Managers are increasingly using online contributions to make hiring decisions. However, it is nontrivial to find relevant information about candidates in large online, global communities. Potential employers, as well as recruiters, are increasingly using the history of public contributions to locate suitable candidates, filter applicants for a position, or inform interview interactions. Literature suggests that both types of information (technical and social skills) are important when assessing developers. We designed Visual Resume to aggregate activity traces across two different types of peer production sites: a code hosting site (GitHub) and a technical Q&A forum (Stack Overflow). It aggregates developer activities across projects and languages to portray their technical and soft skills. More specifically, it extracts histories of commits, issues, comments, programming languages, and projects in GitHub. For Stack Overflow it groups data on answers, questions, comments, and tags. Aggregating activities across online communities can build a more accurate profile, since developers can contribute to multiple projects and forums. This also helps in comparison of contributions across sites as different sites can have different presentation styles. Our scenario-based, formative study found that participants appreciated the ability to compare candidates based on overall summaries, and to drill down to a particular contribution to assess its quality. ( Best Paper Award )
I am using social network analysis and deep machine learning techniques to understand the socio-technical behavior of programmers. For example, I am investigating how people learn code between their social and technical collaborations. I am also investigating the social behavior of the programmers when they move within and between social and technical sites. The understanding of these will help in designing tools for searching code, which programmers can trust and are based on their social interactions.

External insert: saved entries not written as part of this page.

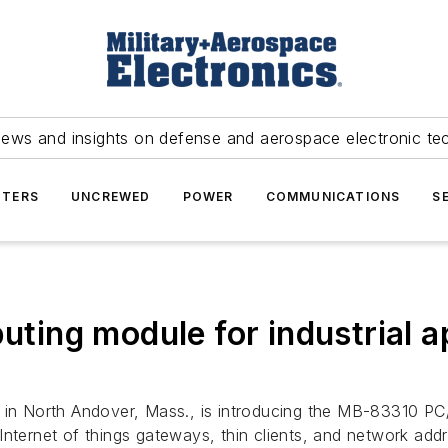
news and insights on defense and aerospace electronic te
TERS
UNCREWED
POWER
COMMUNICATIONS
S
ng module for industrial ap
 in North Andover, Mass., is introducing the MB-83310 P
nternet of things gateways, thin clients, and network addre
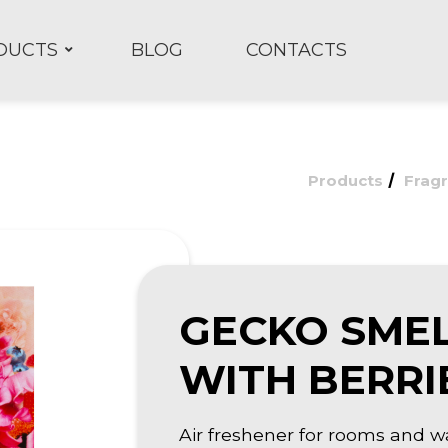
DUCTS
BLOG
CONTACTS
/
Products
Frag
GECKO SME
WITH BERRI
Air freshener for rooms and w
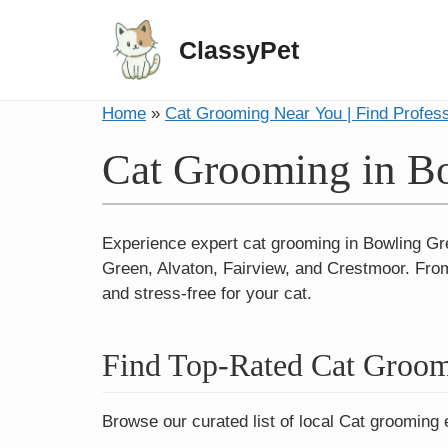
ClassyPet
Home
»
Cat Grooming Near You | Find Profes
Cat Grooming in B
Experience expert cat grooming in Bowling G
Green, Alvaton, Fairview, and Crestmoor. From
and stress-free for your cat.
Find Top-Rated Cat Groom
Browse our curated list of local Cat grooming 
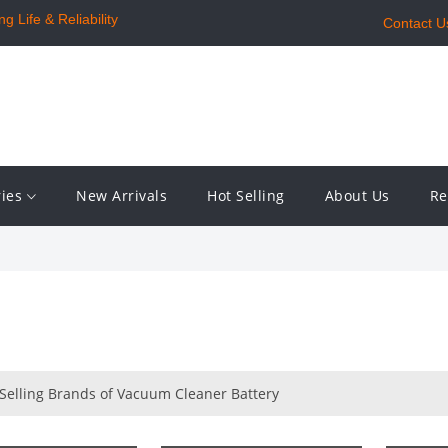
 Life & Reliability
Contact U
ries
New Arrivals
Hot Selling
About Us
Re
 Selling Brands of Vacuum Cleaner Battery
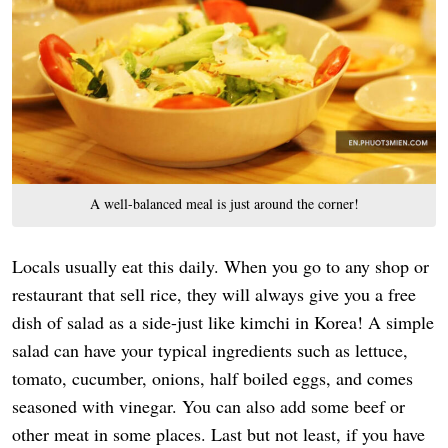
A well-balanced meal is just around the corner!
Locals usually eat this daily. When you go to any shop or
restaurant that sell rice, they will always give you a free
dish of salad as a side-just like kimchi in Korea! A simple
salad can have your typical ingredients such as lettuce,
tomato, cucumber, onions, half boiled eggs, and comes
seasoned with vinegar. You can also add some beef or
other meat in some places. Last but not least, if you have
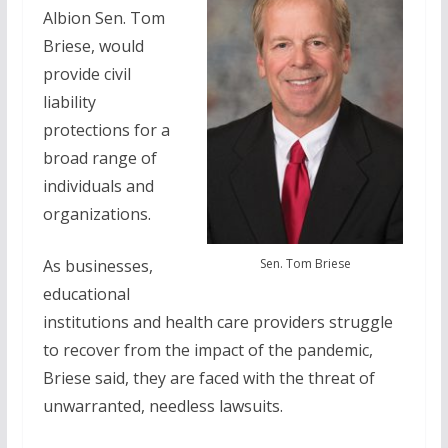
Albion Sen. Tom
Briese, would
provide civil
liability
protections for a
broad range of
individuals and
organizations.
Sen. Tom Briese
As businesses,
educational
institutions and health care providers struggle
to recover from the impact of the pandemic,
Briese said, they are faced with the threat of
unwarranted, needless lawsuits.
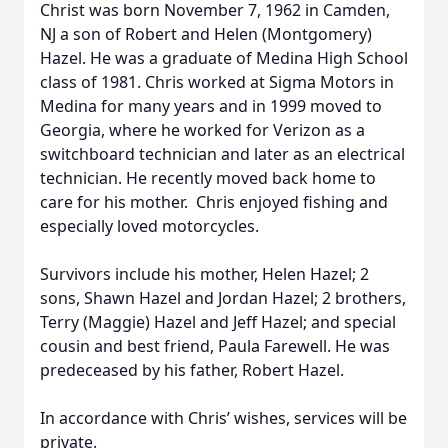
Christ was born November 7, 1962 in Camden,
NJ a son of Robert and Helen (Montgomery)
Hazel. He was a graduate of Medina High School
class of 1981. Chris worked at Sigma Motors in
Medina for many years and in 1999 moved to
Georgia, where he worked for Verizon as a
switchboard technician and later as an electrical
technician. He recently moved back home to
care for his mother. Chris enjoyed fishing and
especially loved motorcycles.
Survivors include his mother, Helen Hazel; 2
sons, Shawn Hazel and Jordan Hazel; 2 brothers,
Terry (Maggie) Hazel and Jeff Hazel; and special
cousin and best friend, Paula Farewell. He was
predeceased by his father, Robert Hazel.
In accordance with Chris’ wishes, services will be
private.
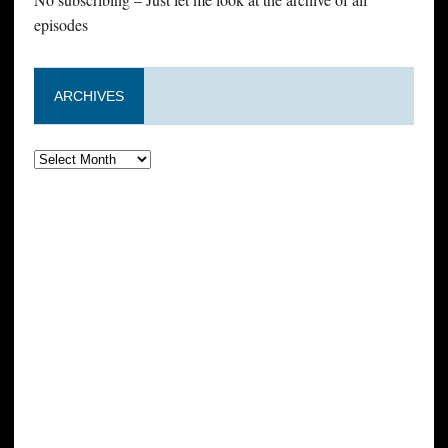
episodes
ARCHIVES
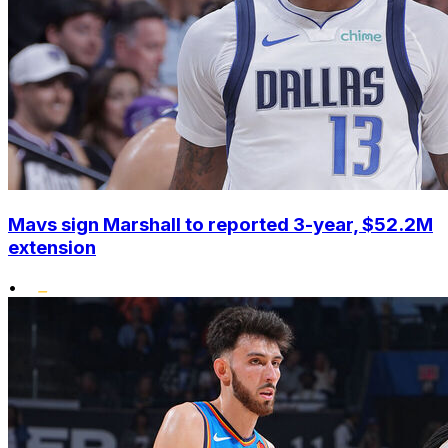
Mavs sign Marshall to reported 3-year, $52.2M
extension
•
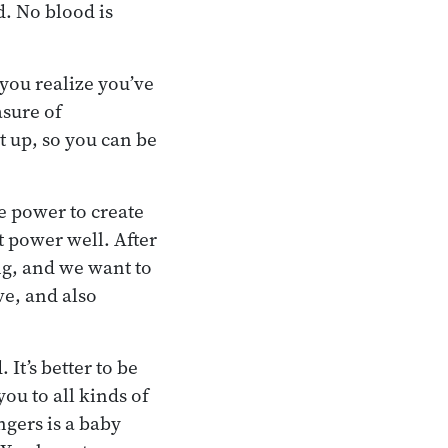
d. No blood is
 you realize you’ve
asure of
 up, so you can be
e power to create
t power well. After
ng, and we want to
ve, and also
 It’s better to be
you to all kinds of
gers is a baby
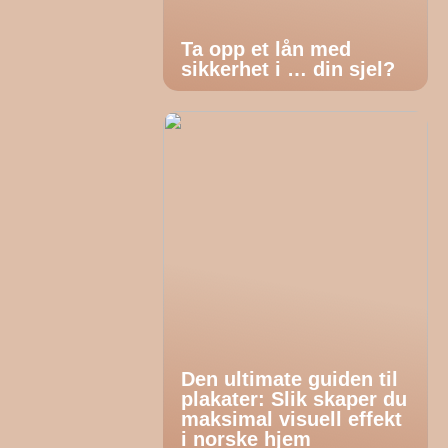
Ta opp et lån med
sikkerhet i … din sjel?
Den ultimate guiden til
plakater: Slik skaper du
maksimal visuell effekt
i norske hjem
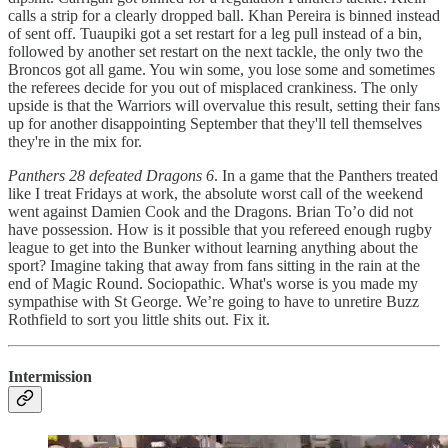
calls a strip for a clearly dropped ball. Khan Pereira is binned instead
of sent off. Tuaupiki got a set restart for a leg pull instead of a bin,
followed by another set restart on the next tackle, the only two the
Broncos got all game. You win some, you lose some and sometimes
the referees decide for you out of misplaced crankiness. The only
upside is that the Warriors will overvalue this result, setting their fans
up for another disappointing September that they'll tell themselves
they're in the mix for.
Panthers 28 defeated Dragons 6
. In a game that the Panthers treated
like I treat Fridays at work, the absolute worst call of the weekend
went against Damien Cook and the Dragons. Brian To’o did not
have possession. How is it possible that you refereed enough rugby
league to get into the Bunker without learning anything about the
sport? Imagine taking that away from fans sitting in the rain at the
end of Magic Round. Sociopathic. What's worse is you made my
sympathise with St George. We’re going to have to unretire Buzz
Rothfield to sort you little shits out. Fix it.
Intermission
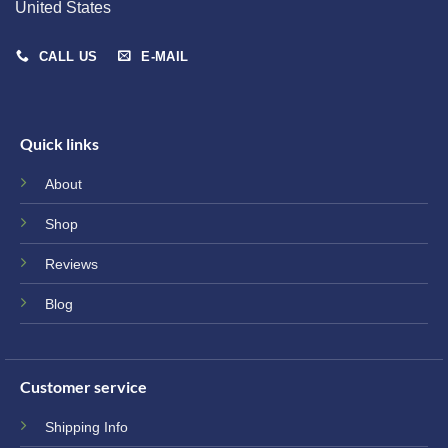
United States
CALL US
E-MAIL
Quick links
About
Shop
Reviews
Blog
Customer service
Shipping Info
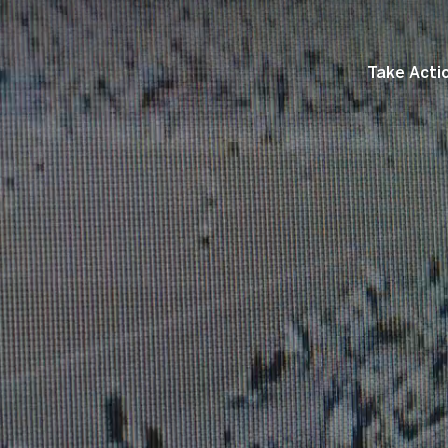
Take Acti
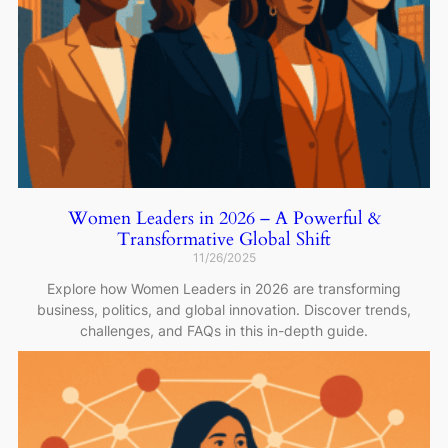
Women Leaders in 2026 – A Powerful &
Transformative Global Shift
11/26/2025
Explore how Women Leaders in 2026 are transforming
business, politics, and global innovation. Discover trends,
challenges, and FAQs in this in-depth guide.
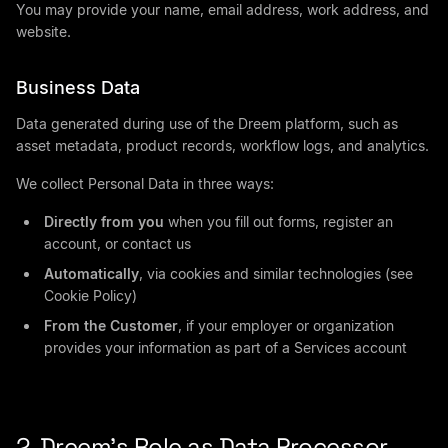
You may provide your name, email address, work address, and
website.
Business Data
Data generated during use of the Dreem platform, such as
asset metadata, product records, workflow logs, and analytics.
We collect Personal Data in three ways:
Directly from you
when you fill out forms, register an
account, or contact us
Automatically
, via cookies and similar technologies (see
Cookie Policy)
From the Customer
, if your employer or organization
provides your information as part of a Services account
2. Dreem’s Role as Data Processor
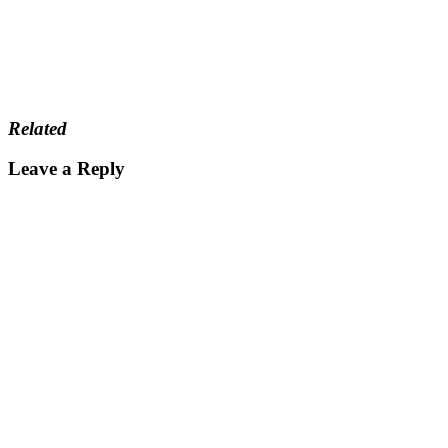
Related
Leave a Reply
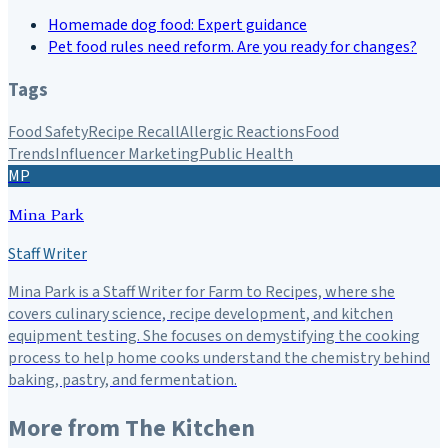
Homemade dog food: Expert guidance
Pet food rules need reform. Are you ready for changes?
Tags
Food Safety
Recipe Recall
Allergic Reactions
Food
Trends
Influencer Marketing
Public Health
MP
Mina Park
Staff Writer
Mina Park is a Staff Writer for Farm to Recipes, where she
covers culinary science, recipe development, and kitchen
equipment testing. She focuses on demystifying the cooking
process to help home cooks understand the chemistry behind
baking, pastry, and fermentation.
More from
The Kitchen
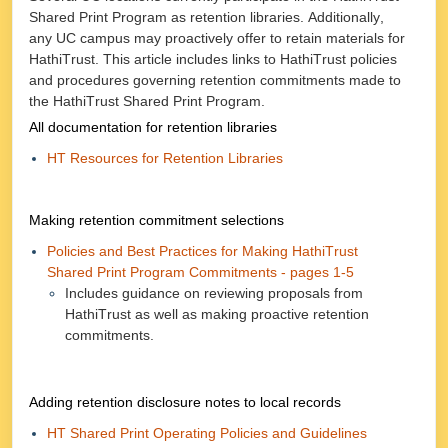
Shared Print Program as retention libraries. Additionally,
any UC campus may proactively offer to retain materials for
HathiTrust. This article includes links to HathiTrust policies
and procedures governing retention commitments made to
the HathiTrust Shared Print Program.
All documentation for retention libraries
HT Resources for Retention Libraries
Making retention commitment selections
Policies and Best Practices for Making HathiTrust
Shared Print Program Commitments - pages 1-5
Includes guidance on reviewing proposals from
HathiTrust as well as making proactive retention
commitments.
Adding retention disclosure notes to local records
HT Shared Print Operating Policies and Guidelines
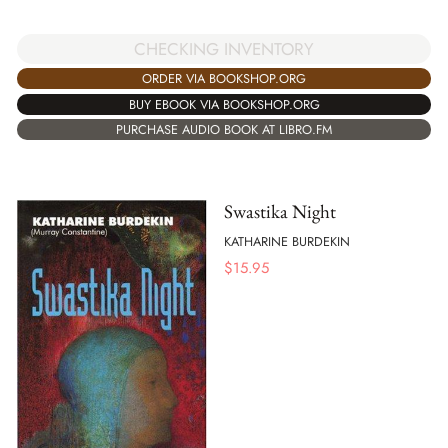
CHECKING INVENTORY
ORDER VIA BOOKSHOP.ORG
BUY EBOOK VIA BOOKSHOP.ORG
PURCHASE AUDIO BOOK AT LIBRO.FM
Swastika Night
KATHARINE BURDEKIN
$
15.95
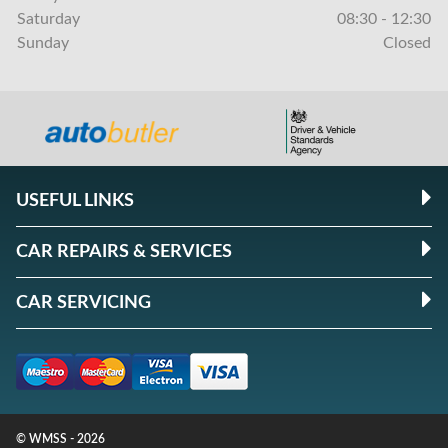
Saturday
08:30 - 12:30
Sunday
Closed
USEFUL LINKS
CAR REPAIRS & SERVICES
CAR SERVICING
© WMSS - 2026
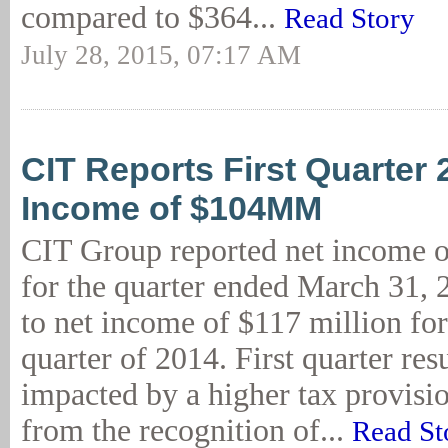
compared to $364...
Read Story
July 28, 2015, 07:17 AM
CIT Reports First Quarter 
Income of $104MM
CIT Group reported net income o
for the quarter ended March 31,
to net income of $117 million for 
quarter of 2014. First quarter res
impacted by a higher tax provisio
from the recognition of...
Read St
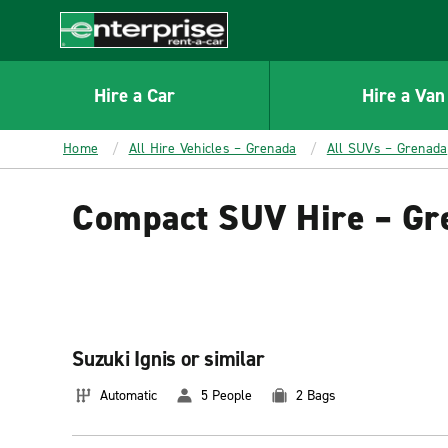
MAIN
CONTENT
Enterprise
Hire a Car
Hire a Van
Home
All Hire Vehicles – Grenada
All SUVs – Grenada
Compact SUV Hire – Gr
Suzuki Ignis or similar
Automatic
5 People
2 Bags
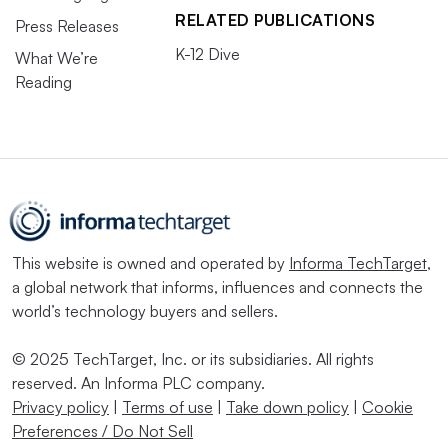
RELATED PUBLICATIONS
Press Releases
K-12 Dive
What We’re
Reading
This website is owned and operated by
Informa TechTarget
,
a global network that informs, influences and connects the
world’s technology buyers and sellers.
© 2025 TechTarget, Inc. or its subsidiaries. All rights
reserved. An Informa PLC company.
Privacy policy
|
Terms of use
|
Take down policy
|
Cookie
Preferences / Do Not Sell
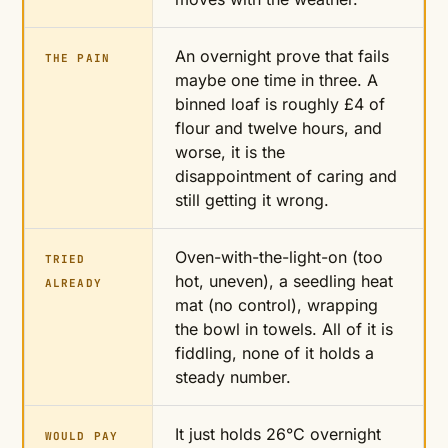
An overnight prove that fails
THE PAIN
maybe one time in three. A
binned loaf is roughly £4 of
flour and twelve hours, and
worse, it is the
disappointment of caring and
still getting it wrong.
Oven-with-the-light-on (too
TRIED
hot, uneven), a seedling heat
ALREADY
mat (no control), wrapping
the bowl in towels. All of it is
fiddling, none of it holds a
steady number.
It just holds 26°C overnight
WOULD PAY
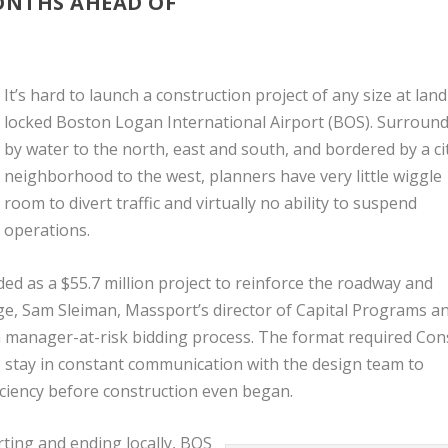
ONTHS AHEAD OF
It’s hard to launch a construction project of any size at land
locked Boston Logan International Airport (BOS). Surroun
by water to the north, east and south, and bordered by a ci
neighborhood to the west, planners have very little wiggle
room to divert traffic and virtually no ability to suspend
operations.
 as a $55.7 million project to reinforce the roadway and
ge, Sam Sleiman, Massport’s director of Capital Programs a
n manager-at-risk bidding process. The format required Cons
o stay in constant communication with the design team to
iciency before construction even began.
arting and ending locally, BOS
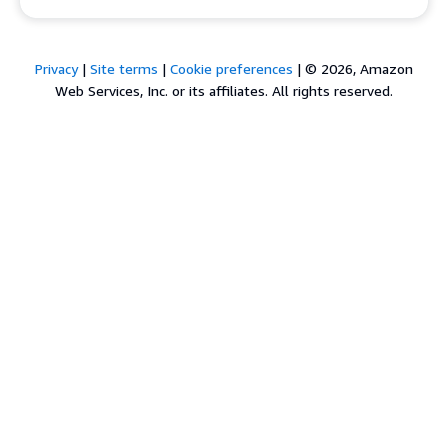
Privacy
|
Site terms
|
Cookie preferences
|
© 2026, Amazon
Web Services, Inc. or its affiliates. All rights reserved.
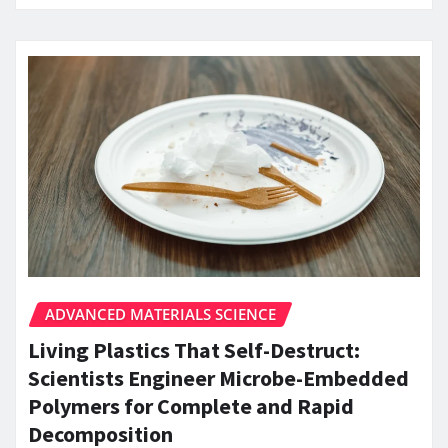
ADVANCED MATERIALS SCIENCE
Living Plastics That Self-Destruct:
Scientists Engineer Microbe-Embedded
Polymers for Complete and Rapid
Decomposition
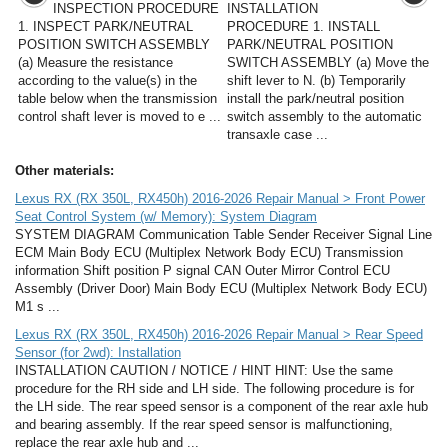
INSPECTION PROCEDURE
INSTALLATION
1. INSPECT PARK/NEUTRAL
PROCEDURE 1. INSTALL
POSITION SWITCH ASSEMBLY
PARK/NEUTRAL POSITION
(a) Measure the resistance
SWITCH ASSEMBLY (a) Move the
according to the value(s) in the
shift lever to N. (b) Temporarily
table below when the transmission
install the park/neutral position
control shaft lever is moved to e ...
switch assembly to the automatic
transaxle case ...
Other materials:
Lexus RX (RX 350L, RX450h) 2016-2026 Repair Manual > Front Power
Seat Control System (w/ Memory): System Diagram
SYSTEM DIAGRAM Communication Table Sender Receiver Signal Line
ECM Main Body ECU (Multiplex Network Body ECU) Transmission
information Shift position P signal CAN Outer Mirror Control ECU
Assembly (Driver Door) Main Body ECU (Multiplex Network Body ECU)
M1 s ...
Lexus RX (RX 350L, RX450h) 2016-2026 Repair Manual > Rear Speed
Sensor (for 2wd): Installation
INSTALLATION CAUTION / NOTICE / HINT HINT: Use the same
procedure for the RH side and LH side. The following procedure is for
the LH side. The rear speed sensor is a component of the rear axle hub
and bearing assembly. If the rear speed sensor is malfunctioning,
replace the rear axle hub and ...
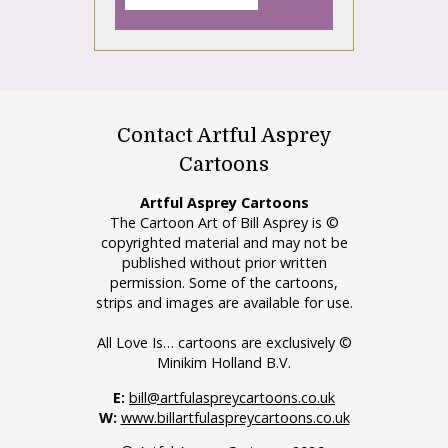
Contact Artful Asprey
Cartoons
Artful Asprey Cartoons
The Cartoon Art of Bill Asprey is ©
copyrighted material and may not be
published without prior written
permission. Some of the cartoons,
strips and images are available for use.
All Love Is… cartoons are exclusively ©
Minikim Holland B.V.
E:
bill@artfulaspreycartoons.co.uk
W:
www.billartfulaspreycartoons.co.uk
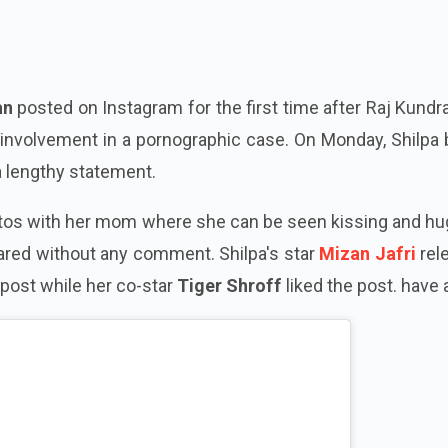
an
posted on Instagram for the first time after Raj Kund
d involvement in a pornographic case. On Monday, Shilpa
a lengthy statement.
tos with her mom where she can be seen kissing and hu
ared without any comment. Shilpa's star
Mizan Jafri
rel
 post while her co-star
Tiger Shroff
liked the post. have 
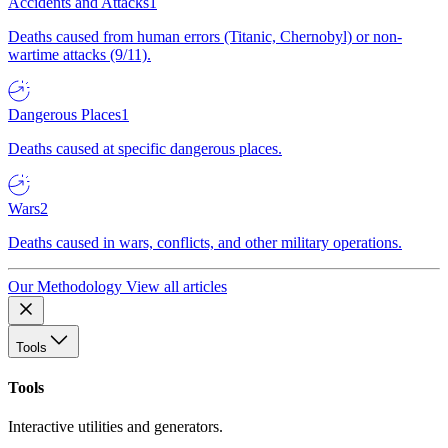
Accidents and Attacks
1
Deaths caused from human errors (Titanic, Chernobyl) or non-
wartime attacks (9/11).
Dangerous Places
1
Deaths caused at specific dangerous places.
Wars
2
Deaths caused in wars, conflicts, and other military operations.
Our Methodology
View all articles
Tools
Tools
Interactive utilities and generators.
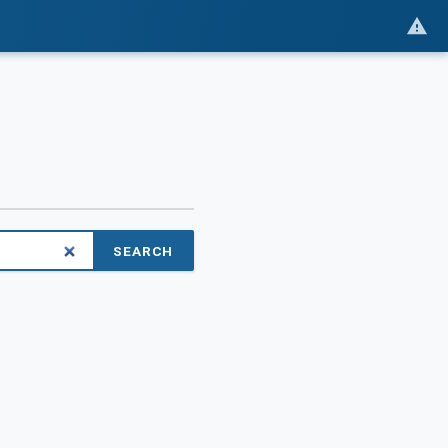
SEARCH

Programmers reuse code to increase their productivity, which leads to large fragments of duplicate or near-duplicate code in the code base. The current code clone detection techniques for finding semantic clones utilize Program Dependency Graphs (PDG), which are expensive and resource-intensive. PDG and other clone detection techniques utilize code and have completely ignored the comments - due to ambiguity of English language, but in terms of program comprehension, comments carry the important domain knowledge. utilized with LDA and are equivalent to sophisticated PDG based techniques. One approach would be using comments with LDA to detect clone sets at the file level, as this process is less resource-intensive, and applying PDG based code detection techniques at the function level.